The Science of Fictions dan Kontrol Diri yang Hampir Sempurna
Dari semua capaian yang sudah kami tulis di atas, satu kemampuan penting yang membuat segala capaian itu terjadi. Kemampuan itu ialah kontrol diri. Tante Stella di bukunya The Art of Acting halaman 73 mengatakan;
“Let’s not even use the word acting. Let’s start by talking about “controls.” When you use a control, it changes the nature of everything you do. It forces you to act in a certain way. They simplify your task. You can’t play “old.” You can’t play “young.” But you can find physical controls that will make you seem old or young.”
Menurut tante Stella, akting itu sedikit banyak bicara soal kemampuan kita mengendalikan diri dan kesadaran. Kalau dalam kutipan itu hanya tubuh yang disebutkan. Tapi secara keseluruhan adalah tubuh dan kesadaran. Katanya, ketika kamu menggunakan kontrol, segala yang secara alamiah terjadi padamu akan berubah. Akting menurut Tante Stella adalah mengendalikan tubuh dan kesadaran untuk ada di kondisi tertentu. Dalam hal ini kondisi karakter.
Siman begitu, Siman secara kondisi fisiologis, sosiologis, dan psikologis sangat berbeda dengan Mas Gun (seharusnya). Jadi, Mas Gun mau tak mau harus mengendalikan tubuh dan kesadarannya untuk hidup dalam tubuh dan kesadaran Siman. Ia harus mampu membuat tubuhnya bergerak lambat dengan cara si Siman, mampu menyampaikan emosi Siman yang bisu, dan lain sebagainya. Sudah berhasilkan ia ada di posisi itu? Menurut kami, sebagian besar iya, sebagian yang lain akan, sebagian yang lain tidak.
Itu yang menarik. Dalam film The Science of Fictions, kami melihat penguasaan gerak lambat yang tumbuh. Entah ini disadari atau tidak oleh Mas Gun. Di awal film The Science of Fictions, gerak lambat Siman tampak ringkih dan tidak kokoh. Tapi seiring berjalannya waktu (dalam satuan waktu film dan Siman), kemampuan bergerak lambat Siman semakin kokoh dan kuat. Pertumbuhan itu menarik dan kontrol tubuh serta kesadaran adalah kuncinya. Tapi persoalannya, jika itu tidak disadari oleh si aktor, maka kami tak bisa menyebut itu sebagai sebuah capaian.

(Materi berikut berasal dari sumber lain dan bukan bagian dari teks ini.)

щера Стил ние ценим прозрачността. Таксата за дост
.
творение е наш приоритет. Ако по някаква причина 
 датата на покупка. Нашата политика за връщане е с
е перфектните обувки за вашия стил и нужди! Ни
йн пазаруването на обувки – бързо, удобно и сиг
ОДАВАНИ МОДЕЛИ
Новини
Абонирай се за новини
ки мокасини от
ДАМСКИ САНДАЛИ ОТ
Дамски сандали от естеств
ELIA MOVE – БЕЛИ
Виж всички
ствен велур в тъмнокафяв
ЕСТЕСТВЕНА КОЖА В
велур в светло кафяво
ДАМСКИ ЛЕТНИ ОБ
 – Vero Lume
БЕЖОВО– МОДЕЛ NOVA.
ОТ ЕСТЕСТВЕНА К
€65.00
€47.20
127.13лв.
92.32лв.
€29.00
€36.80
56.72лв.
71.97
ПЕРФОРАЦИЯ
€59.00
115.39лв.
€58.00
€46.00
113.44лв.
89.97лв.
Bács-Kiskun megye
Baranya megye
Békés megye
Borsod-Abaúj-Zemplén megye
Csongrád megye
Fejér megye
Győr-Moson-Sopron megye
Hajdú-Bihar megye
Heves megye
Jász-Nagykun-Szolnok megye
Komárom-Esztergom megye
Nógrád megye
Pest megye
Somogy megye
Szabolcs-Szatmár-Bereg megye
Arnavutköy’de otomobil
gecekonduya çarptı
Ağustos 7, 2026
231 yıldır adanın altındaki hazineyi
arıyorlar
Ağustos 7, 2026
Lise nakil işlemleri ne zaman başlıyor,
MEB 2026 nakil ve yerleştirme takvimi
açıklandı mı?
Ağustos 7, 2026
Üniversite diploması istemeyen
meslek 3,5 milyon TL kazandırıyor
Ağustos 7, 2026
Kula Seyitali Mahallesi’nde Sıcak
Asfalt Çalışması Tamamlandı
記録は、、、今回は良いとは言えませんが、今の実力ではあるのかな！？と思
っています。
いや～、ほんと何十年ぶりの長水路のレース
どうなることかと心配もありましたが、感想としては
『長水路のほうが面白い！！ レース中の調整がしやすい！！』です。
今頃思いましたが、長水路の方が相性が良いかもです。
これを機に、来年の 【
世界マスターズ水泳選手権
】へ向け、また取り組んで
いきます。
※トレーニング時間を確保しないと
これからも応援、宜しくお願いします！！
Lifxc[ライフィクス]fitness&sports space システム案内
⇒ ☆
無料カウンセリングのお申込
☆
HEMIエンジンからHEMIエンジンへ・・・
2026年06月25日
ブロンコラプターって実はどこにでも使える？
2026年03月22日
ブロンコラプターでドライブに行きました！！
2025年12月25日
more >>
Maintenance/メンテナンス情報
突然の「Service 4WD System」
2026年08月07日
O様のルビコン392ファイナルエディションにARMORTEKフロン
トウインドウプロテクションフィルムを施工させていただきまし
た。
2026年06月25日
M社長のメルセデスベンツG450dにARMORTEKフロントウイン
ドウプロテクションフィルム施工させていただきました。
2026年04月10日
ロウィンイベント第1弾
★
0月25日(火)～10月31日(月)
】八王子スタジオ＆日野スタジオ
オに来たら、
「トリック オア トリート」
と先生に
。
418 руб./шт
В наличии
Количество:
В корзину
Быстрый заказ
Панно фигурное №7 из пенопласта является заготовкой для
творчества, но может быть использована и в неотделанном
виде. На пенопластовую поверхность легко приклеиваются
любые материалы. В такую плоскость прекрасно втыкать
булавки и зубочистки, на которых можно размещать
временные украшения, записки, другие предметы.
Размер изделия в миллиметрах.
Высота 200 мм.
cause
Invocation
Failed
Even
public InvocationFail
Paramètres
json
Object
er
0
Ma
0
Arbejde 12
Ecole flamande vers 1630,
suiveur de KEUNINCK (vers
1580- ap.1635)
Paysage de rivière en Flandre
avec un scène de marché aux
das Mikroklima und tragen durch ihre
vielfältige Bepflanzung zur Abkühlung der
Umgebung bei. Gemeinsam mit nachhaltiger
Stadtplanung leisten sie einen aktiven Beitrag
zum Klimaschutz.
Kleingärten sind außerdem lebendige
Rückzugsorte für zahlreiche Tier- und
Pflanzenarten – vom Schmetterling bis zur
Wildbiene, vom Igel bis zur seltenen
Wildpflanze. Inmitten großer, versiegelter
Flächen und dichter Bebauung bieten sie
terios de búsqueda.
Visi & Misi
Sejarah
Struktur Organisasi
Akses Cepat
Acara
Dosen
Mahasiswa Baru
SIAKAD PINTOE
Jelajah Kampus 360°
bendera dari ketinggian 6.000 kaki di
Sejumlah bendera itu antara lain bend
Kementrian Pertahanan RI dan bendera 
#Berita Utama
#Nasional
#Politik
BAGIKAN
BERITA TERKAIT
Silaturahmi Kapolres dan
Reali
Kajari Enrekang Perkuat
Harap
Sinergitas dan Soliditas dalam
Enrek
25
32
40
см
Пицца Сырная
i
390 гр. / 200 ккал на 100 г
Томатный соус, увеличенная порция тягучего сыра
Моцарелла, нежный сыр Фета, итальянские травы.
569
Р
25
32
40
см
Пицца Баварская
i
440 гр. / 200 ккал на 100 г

Secara keseluruhan, permainan Mas Gun menarik. Ia memiliki kontrol yang baik atas tubuh dan kesadarannya. Meskipun sebagian laku si karakter tak terjelaskan di film atau motivasinya buntung, tapi karena mungkin itu “konsep”, maka sah-sah saja. Ingat, mungkin Siman memang harus jadi karakter yang “Iso krungu ning ra iso nyatakke”. Termasuk film The Science of Fictions ini. Mungkin dimaksudkan untuk menjadi film yang iso krungu ning ra iso nyatakke. Meskipun juga ada beberapa capaian fisiologis dalam sudut pandang lain yang tidak tergapai baik dan signifikan.
Soal pemain yang lain kami tak bisa menyampaikan banyak hal. Capaian mereka sulit kami bilang signifikan. Dari banyak aspek lah. Beberapa aksen yang buntung dan rusak, terutama aksen Jawa yang… haaaah! Tolong munculkan satu pelatih aksen Jawa yang keren donk! Biar aksen Jawanya nggak buntung begitu. Pun juga soal capaian fisiologis. Hmmm… mungkin “tidak punya waktu”, atau “ora iso nyatakke”?